Sometimes, as I work on this new concept for my business, I feel a lot like the Wright brothers trying to iterate their way toward the Wright Flyer. For as long as I can remember, I have called myself a writer and have done the things that are typical for people in my field. It has been a joy that I've shared with people in the trenches with me. However, reaching people who are outside of those trenches has been a challenge that has held some of the same roadblocks as the Wright brothers' first flight.
Why This Is An Issue
If I look at the field of poetry alone, I see lots of poets spending thousands of dollars to complete MFA programs. They churn out book after book in hopes of getting the attention of national media, prize committees or their peers. The thing that is so wrongheaded about this is that the primary audience, beneficiary, panel of judges and everything else in this equation are other poets. You have poets setting the bar and judging the performance of other poets.

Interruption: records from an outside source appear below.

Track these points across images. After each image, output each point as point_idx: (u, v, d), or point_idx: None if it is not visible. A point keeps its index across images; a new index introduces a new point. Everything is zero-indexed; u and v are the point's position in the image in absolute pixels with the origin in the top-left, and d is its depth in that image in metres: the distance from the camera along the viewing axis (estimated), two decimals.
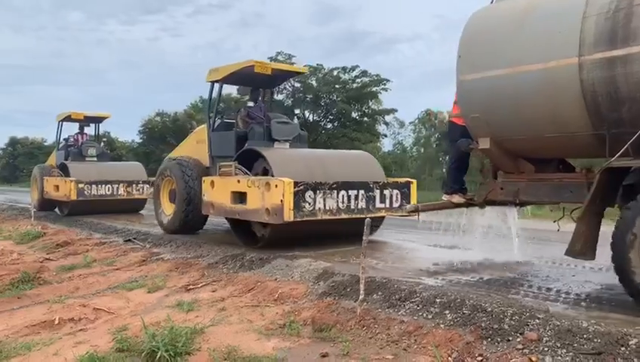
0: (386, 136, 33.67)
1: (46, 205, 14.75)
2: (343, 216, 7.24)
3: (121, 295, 6.12)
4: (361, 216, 6.97)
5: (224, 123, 9.52)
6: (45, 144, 53.80)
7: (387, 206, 7.77)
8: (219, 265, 6.98)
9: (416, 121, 39.50)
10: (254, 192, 7.09)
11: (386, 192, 7.74)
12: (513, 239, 6.80)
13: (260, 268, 6.51)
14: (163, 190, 9.81)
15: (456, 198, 6.15)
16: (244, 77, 8.94)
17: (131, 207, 14.16)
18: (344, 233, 7.53)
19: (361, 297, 4.60)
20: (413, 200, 7.98)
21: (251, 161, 7.94)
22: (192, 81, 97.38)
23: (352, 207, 7.34)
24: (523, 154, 5.42)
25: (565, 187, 5.09)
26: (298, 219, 6.74)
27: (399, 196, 7.88)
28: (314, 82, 29.67)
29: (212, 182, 8.01)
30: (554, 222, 5.64)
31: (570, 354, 3.46)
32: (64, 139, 15.66)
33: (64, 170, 14.02)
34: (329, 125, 31.25)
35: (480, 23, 5.54)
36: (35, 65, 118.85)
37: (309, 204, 6.86)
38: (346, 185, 7.31)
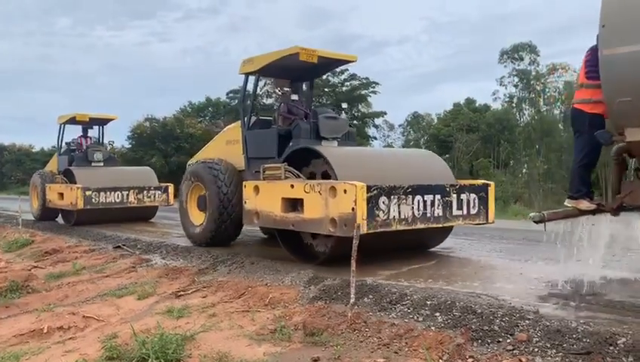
0: (375, 138, 33.90)
1: (48, 215, 13.95)
2: (419, 225, 6.08)
3: (111, 302, 6.07)
4: (438, 225, 6.28)
5: (260, 121, 8.52)
6: (33, 151, 53.41)
7: (464, 213, 6.55)
8: (209, 271, 6.95)
9: (405, 123, 39.71)
10: (314, 199, 5.99)
11: (463, 197, 6.52)
12: None
13: (250, 274, 6.49)
14: (190, 197, 8.79)
15: (585, 204, 5.04)
16: (285, 67, 7.94)
17: (142, 215, 13.27)
18: (406, 245, 6.80)
19: (352, 301, 4.60)
20: (491, 206, 6.80)
21: (299, 163, 6.88)
22: (181, 86, 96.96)
23: (429, 214, 6.16)
24: None
25: None
26: (371, 231, 5.63)
27: (476, 201, 6.64)
28: (303, 86, 29.69)
29: (256, 188, 6.89)
30: None
31: (560, 354, 3.48)
32: (66, 143, 14.64)
33: (69, 177, 13.05)
34: None
35: None
36: (22, 71, 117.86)
37: (383, 212, 5.73)
38: (422, 189, 6.14)
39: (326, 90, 29.45)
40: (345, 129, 7.84)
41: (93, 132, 14.93)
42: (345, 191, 5.62)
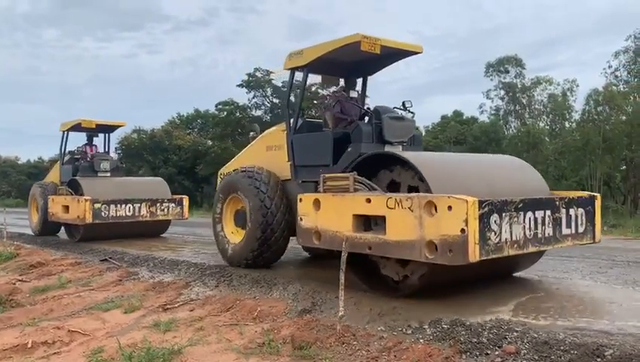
0: None
1: (49, 229, 13.04)
2: (530, 248, 4.92)
3: (97, 316, 6.00)
4: (548, 247, 5.18)
5: (307, 123, 7.35)
6: (19, 163, 52.90)
7: (573, 231, 5.36)
8: (197, 284, 6.90)
9: None
10: (402, 217, 4.78)
11: (572, 212, 5.39)
12: None
13: (238, 287, 6.45)
14: (226, 211, 7.71)
15: None
16: (337, 61, 7.00)
17: (154, 230, 12.29)
18: (494, 272, 5.65)
19: (340, 313, 4.59)
20: (598, 222, 5.69)
21: (362, 173, 5.60)
22: (170, 98, 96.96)
23: (539, 235, 4.99)
24: None
25: None
26: (484, 258, 4.42)
27: (584, 217, 5.50)
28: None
29: (316, 202, 5.70)
30: None
31: None
32: (69, 152, 13.58)
33: (74, 187, 11.98)
34: None
35: None
36: (9, 83, 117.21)
37: (495, 233, 4.53)
38: (533, 204, 4.95)
39: (315, 102, 29.56)
40: (411, 132, 6.77)
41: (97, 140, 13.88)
42: (449, 207, 4.41)
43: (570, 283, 5.98)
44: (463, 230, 4.31)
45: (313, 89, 29.72)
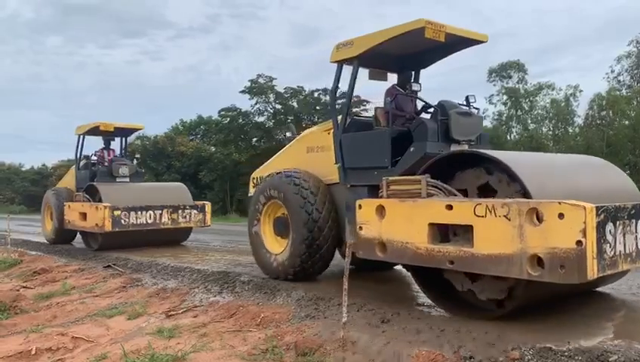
0: None
1: (64, 237, 12.46)
2: (638, 264, 4.27)
3: (101, 322, 6.01)
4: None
5: (355, 121, 6.74)
6: (22, 169, 53.09)
7: None
8: (200, 290, 6.91)
9: None
10: (496, 226, 4.11)
11: None
12: None
13: (241, 293, 6.45)
14: (264, 219, 7.07)
15: None
16: (391, 52, 6.30)
17: (175, 238, 11.72)
18: (574, 289, 4.44)
19: (344, 320, 4.59)
20: None
21: (435, 175, 4.89)
22: (173, 104, 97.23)
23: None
24: None
25: None
26: (601, 274, 3.82)
27: None
28: (295, 104, 29.91)
29: (380, 209, 5.02)
30: None
31: None
32: (85, 157, 12.90)
33: (91, 194, 11.35)
34: None
35: None
36: (11, 90, 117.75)
37: (610, 245, 3.92)
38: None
39: (318, 108, 29.62)
40: (480, 129, 6.17)
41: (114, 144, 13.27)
42: (561, 215, 3.77)
43: None
44: (579, 242, 3.66)
45: (316, 95, 29.81)
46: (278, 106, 29.85)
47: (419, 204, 4.72)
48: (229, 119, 31.96)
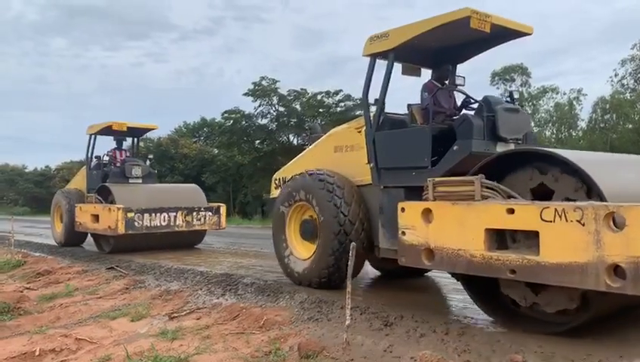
0: None
1: (75, 240, 12.15)
2: None
3: (104, 324, 6.02)
4: None
5: (389, 119, 6.20)
6: (26, 171, 53.27)
7: None
8: (203, 292, 6.91)
9: None
10: (567, 232, 3.72)
11: None
12: None
13: (244, 295, 6.45)
14: (289, 222, 6.71)
15: None
16: (427, 45, 5.92)
17: (189, 241, 11.51)
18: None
19: (347, 322, 4.58)
20: None
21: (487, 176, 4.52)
22: (176, 107, 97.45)
23: None
24: None
25: None
26: None
27: None
28: (298, 106, 29.93)
29: (426, 212, 4.66)
30: None
31: None
32: (96, 157, 12.60)
33: (104, 195, 11.05)
34: None
35: None
36: (16, 91, 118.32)
37: None
38: None
39: (321, 110, 29.61)
40: (528, 127, 5.79)
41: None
42: None
43: None
44: None
45: (319, 97, 29.83)
46: (282, 109, 29.85)
47: (474, 207, 4.31)
48: (232, 121, 31.97)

What this means in the larger picture is that many of the things that would benefit the world never reach the world. We as a literary network are often underground and insulated. We are all that we have. Whenever any one of us happens to do something that goes mainstream, it's a huge deal.
I've imagined what it must have been like for the Wright brothers, designing an instrument to do the impossible: fly. I'm sure everyone who initially heard about the Wright Flyer considered these brothers crazy and wanted to fit them for straight jackets. I do not mind being in that place, minus the straightjacket, of course. I'm willing to do the unpopular thing and be misunderstood.

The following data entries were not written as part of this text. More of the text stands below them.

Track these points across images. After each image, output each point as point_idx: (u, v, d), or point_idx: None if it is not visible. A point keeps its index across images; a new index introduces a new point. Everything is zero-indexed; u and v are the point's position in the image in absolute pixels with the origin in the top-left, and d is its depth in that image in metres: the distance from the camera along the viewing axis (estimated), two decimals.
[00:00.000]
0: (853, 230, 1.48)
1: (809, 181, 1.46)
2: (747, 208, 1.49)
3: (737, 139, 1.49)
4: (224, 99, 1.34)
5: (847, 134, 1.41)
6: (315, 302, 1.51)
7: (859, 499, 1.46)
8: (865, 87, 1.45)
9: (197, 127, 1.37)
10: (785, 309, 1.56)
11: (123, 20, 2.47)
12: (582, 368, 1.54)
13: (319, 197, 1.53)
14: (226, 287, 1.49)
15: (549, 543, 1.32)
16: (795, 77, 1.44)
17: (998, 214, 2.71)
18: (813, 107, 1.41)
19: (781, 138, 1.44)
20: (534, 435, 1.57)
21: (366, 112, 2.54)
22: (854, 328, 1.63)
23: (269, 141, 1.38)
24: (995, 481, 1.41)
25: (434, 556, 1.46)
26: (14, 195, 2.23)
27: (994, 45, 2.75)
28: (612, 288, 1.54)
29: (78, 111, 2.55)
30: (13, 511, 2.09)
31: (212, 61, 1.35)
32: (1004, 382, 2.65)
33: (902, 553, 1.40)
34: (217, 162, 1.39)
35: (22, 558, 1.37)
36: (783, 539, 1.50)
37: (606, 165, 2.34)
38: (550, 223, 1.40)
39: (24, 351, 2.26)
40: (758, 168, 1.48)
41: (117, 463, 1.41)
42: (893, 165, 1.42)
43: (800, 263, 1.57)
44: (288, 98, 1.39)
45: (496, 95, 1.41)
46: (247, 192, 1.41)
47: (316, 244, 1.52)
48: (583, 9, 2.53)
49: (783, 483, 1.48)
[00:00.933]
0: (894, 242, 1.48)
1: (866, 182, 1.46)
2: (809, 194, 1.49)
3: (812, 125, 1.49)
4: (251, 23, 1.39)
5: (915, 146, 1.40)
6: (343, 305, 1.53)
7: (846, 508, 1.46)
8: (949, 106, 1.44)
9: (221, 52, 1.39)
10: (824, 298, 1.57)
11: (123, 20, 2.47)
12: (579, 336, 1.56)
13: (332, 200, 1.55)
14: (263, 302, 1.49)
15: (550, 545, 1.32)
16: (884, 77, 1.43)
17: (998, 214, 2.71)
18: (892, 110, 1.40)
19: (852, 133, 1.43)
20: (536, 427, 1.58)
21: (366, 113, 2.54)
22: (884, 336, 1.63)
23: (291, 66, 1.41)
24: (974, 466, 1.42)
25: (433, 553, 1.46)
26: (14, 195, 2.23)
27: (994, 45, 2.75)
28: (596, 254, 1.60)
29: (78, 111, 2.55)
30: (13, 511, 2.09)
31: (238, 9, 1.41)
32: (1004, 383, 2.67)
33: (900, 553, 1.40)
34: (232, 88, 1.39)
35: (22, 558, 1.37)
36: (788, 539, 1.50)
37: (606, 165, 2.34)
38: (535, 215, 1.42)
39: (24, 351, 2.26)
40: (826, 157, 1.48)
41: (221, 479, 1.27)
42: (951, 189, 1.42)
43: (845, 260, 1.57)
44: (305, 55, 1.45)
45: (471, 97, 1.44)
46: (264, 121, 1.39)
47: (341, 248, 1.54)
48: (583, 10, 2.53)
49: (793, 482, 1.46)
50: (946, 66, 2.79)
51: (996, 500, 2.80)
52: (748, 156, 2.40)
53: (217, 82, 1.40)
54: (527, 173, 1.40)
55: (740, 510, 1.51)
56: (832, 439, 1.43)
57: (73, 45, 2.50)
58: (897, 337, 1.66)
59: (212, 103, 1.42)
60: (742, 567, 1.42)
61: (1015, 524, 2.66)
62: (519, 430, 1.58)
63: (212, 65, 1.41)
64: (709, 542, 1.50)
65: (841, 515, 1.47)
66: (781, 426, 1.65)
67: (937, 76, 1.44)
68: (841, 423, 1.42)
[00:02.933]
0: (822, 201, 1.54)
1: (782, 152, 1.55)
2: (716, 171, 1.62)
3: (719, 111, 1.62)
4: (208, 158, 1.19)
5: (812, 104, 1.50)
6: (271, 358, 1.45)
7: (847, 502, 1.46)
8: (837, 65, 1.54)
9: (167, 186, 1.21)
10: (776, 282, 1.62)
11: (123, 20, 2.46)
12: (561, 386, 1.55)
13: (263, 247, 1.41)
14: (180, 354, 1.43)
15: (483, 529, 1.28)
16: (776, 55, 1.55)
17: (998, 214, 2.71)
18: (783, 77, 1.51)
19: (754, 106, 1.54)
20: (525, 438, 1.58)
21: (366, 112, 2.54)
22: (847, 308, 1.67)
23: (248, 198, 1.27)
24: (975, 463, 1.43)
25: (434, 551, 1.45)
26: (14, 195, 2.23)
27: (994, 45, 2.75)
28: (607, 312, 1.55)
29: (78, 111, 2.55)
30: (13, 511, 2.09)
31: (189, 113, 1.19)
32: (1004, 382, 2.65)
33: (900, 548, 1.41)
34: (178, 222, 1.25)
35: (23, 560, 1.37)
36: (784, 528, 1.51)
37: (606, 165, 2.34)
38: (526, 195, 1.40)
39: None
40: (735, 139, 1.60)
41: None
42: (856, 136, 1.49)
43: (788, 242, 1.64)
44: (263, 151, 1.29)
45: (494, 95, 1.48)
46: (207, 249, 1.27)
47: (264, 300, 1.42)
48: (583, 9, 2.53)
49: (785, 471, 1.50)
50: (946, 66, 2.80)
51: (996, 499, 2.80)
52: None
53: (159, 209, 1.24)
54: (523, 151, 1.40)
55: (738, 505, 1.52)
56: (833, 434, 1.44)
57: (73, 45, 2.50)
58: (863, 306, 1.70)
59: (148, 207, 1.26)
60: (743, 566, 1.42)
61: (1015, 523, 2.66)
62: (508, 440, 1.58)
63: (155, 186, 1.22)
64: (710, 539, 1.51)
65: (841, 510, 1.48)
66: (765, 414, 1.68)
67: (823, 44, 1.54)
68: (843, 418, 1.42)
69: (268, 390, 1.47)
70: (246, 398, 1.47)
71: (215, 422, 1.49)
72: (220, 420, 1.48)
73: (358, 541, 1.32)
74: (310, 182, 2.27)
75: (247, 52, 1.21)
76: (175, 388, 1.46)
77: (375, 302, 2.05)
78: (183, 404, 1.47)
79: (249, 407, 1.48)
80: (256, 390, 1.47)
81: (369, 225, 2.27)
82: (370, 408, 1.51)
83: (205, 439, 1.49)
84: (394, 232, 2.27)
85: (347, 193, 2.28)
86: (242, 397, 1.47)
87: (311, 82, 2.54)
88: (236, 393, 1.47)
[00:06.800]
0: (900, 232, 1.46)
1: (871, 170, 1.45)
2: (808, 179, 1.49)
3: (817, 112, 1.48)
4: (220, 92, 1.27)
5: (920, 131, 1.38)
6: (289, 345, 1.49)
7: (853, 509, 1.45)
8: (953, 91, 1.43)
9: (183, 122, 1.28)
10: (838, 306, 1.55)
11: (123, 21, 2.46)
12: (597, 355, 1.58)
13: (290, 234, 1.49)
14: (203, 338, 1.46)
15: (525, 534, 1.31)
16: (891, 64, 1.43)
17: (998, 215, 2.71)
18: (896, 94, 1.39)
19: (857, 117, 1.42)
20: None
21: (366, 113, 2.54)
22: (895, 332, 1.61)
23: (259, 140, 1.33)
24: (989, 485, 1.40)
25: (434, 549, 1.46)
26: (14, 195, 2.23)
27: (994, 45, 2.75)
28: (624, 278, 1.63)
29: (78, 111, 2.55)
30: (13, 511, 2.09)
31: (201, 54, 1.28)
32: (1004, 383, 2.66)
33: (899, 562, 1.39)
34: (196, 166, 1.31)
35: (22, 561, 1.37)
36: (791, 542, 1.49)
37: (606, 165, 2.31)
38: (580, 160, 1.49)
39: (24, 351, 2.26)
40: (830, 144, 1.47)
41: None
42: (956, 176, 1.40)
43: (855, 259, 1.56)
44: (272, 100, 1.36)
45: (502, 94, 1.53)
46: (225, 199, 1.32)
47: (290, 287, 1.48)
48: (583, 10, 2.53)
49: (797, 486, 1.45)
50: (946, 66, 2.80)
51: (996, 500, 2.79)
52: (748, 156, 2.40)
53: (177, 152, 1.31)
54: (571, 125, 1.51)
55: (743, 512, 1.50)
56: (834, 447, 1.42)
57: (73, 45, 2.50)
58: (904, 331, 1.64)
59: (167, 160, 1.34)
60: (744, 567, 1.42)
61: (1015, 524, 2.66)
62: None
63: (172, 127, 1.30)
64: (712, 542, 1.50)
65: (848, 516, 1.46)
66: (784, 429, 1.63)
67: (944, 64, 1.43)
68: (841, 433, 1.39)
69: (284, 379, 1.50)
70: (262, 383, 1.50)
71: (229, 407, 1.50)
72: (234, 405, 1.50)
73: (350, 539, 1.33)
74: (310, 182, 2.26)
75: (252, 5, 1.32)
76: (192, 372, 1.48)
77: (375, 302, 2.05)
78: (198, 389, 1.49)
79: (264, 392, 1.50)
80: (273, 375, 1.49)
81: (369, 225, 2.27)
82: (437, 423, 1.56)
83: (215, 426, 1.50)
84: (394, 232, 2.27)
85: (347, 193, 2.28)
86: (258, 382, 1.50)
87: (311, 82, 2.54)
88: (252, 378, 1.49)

The Wright brothers first flight inspires me to keep going, actually. While testing the wing construction of gliders, they happened to create something that would change the world of possibilities for humanity. Every time someone tells me that what I'm dreaming and designing is far-fetched, I think of all the pioneers who were told the same but kept going.

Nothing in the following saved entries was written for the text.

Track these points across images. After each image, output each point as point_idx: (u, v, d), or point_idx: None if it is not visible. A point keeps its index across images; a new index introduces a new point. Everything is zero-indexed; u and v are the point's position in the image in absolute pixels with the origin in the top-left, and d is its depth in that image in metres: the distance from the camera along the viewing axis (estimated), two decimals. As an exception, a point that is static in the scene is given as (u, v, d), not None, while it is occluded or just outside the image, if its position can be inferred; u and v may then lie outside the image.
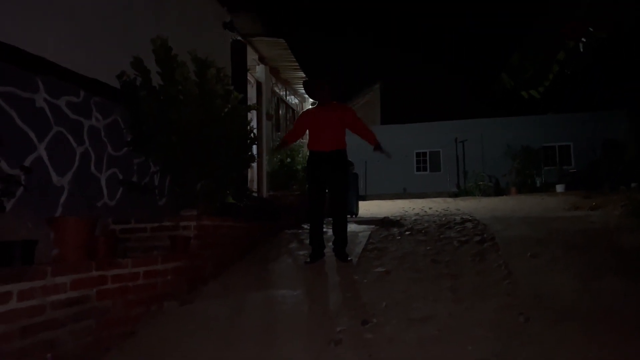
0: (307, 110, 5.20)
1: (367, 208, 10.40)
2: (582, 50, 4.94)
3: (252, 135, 5.21)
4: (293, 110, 13.33)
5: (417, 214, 8.66)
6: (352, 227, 6.23)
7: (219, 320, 3.26)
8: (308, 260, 4.75)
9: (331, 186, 4.89)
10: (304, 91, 13.52)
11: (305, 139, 5.49)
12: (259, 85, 10.07)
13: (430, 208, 10.23)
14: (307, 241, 5.11)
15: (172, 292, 3.55)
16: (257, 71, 10.08)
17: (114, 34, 4.32)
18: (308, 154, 5.06)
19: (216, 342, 2.90)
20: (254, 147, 6.35)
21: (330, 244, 4.97)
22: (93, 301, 2.78)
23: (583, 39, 4.89)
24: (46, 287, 2.43)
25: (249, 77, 9.39)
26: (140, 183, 4.61)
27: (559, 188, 15.88)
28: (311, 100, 14.15)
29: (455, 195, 17.44)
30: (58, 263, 2.65)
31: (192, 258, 3.87)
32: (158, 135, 4.29)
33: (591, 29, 4.83)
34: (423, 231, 6.10)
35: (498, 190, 17.37)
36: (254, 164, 9.06)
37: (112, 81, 4.19)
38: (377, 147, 5.00)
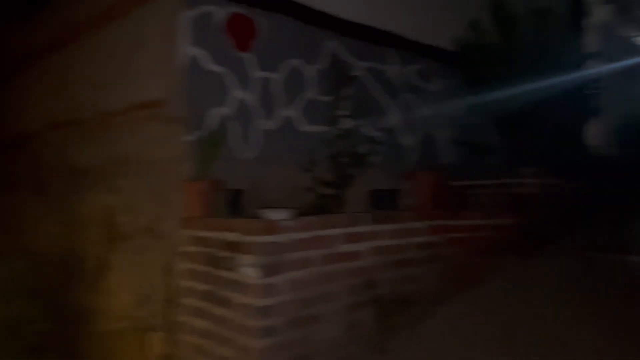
0: None
1: None
2: None
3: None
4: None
5: None
6: None
7: (566, 278, 3.13)
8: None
9: None
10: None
11: None
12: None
13: None
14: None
15: (513, 247, 3.58)
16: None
17: (448, 2, 4.52)
18: None
19: (568, 297, 2.83)
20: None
21: None
22: (441, 247, 3.08)
23: None
24: (408, 230, 2.84)
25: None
26: (475, 143, 4.76)
27: None
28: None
29: None
30: (415, 210, 3.04)
31: (531, 216, 3.80)
32: (492, 96, 4.30)
33: None
34: None
35: None
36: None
37: (447, 46, 4.42)
38: None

What Is Happening in My Wright Brothers Moment, Really?
I've said that I don't mind being misunderstood, but it's mostly because I have had a lot of practice. From the beginning of this writing journey, I hadn't done many things like my peers. For example, there are many people I know who write themselves into a frenzy trying to meet deadlines for awards and competitions. I've never been this way.
Instead, I choose to just write about the work that's in my heart and then try to find a home for it. I've been accused of looking at this backward, but I think that I'm looking at it straight on. Writing toward a call for submissions gives you a faulty Wright Flyer. It's not your best work because you're doing it for a superficial reason.
Right now, I am revolutionizing the way we look at individual poems. For centuries, poets have looked at them as parts of a volume of poems or submission pieces to journals and literary magazines. That's all fine since we're all champions of books, but I would also like my peers to look at the lifespan of their poems beyond the book.
It is really a matter of logic. A book has a shelf life of only two weeks when it's first released. When it's fresh off the press, it has all the buzz of the Wright brothers' first flight. Soon after the novelty wears off, however, poems are in a struggle to survive.
People slow down purchases, reviewers have a new darling to promote and publishers give their attention to the manuscripts that are not yet published. We set ourselves up to move from book to book in this cycle without every examining how it is not working for us. As a point of proof, consider this: most poets remain obscure and unpaid while they are alive. It is only in death that their estates earn what they have been worth all along.
What Am I Proposing as the Change?
One of the first things I think writers and poets should do when they complete a manuscript is to complete a marketing plan. This cannot be the standard plan that focuses on sales alone. It has to be very grounded in sustainability. Social longevity has to be the new game for us.
I realized this was necessary in my initial Wright brothers moment about a decade ago. I was recovering from an illness and suddenly, I realized I no longer wanted to do art in the same way that I always had. My ultimate goal was not a book, and I was conflicted when I tried to support people who wanted only that.
The truth is I have believed for quite some time that we are selling ourselves short. We cannot complain that a larger society does not give us a fair shake when it comes to revenue if we are not giving that fair shake to ourselves. I want poets and writers to look out into the communities that serve them and see where there is a need for their work.
For me, it has required thinking far outside of the box. I know that I am an avid follower of all the developments of artificial intelligence. In a normal world, this would have nothing to do with poetry or writing, but this is the same kind of experimental world as the Wright brothers' first flight. It is subject to many versions of itself and under extreme criticism. I want my poems to help win the world over to the merits of artificial intelligence, despite how many people are fighting it.
What the Wright brothers story has taught me is how to have the confidence of my own far-fetched ideas and bring them to life. I am a single poet honing my own version of the Wright Flyer trying to get a message across to my poems: You have miles to go before you sleep. This is the promise I want to keep.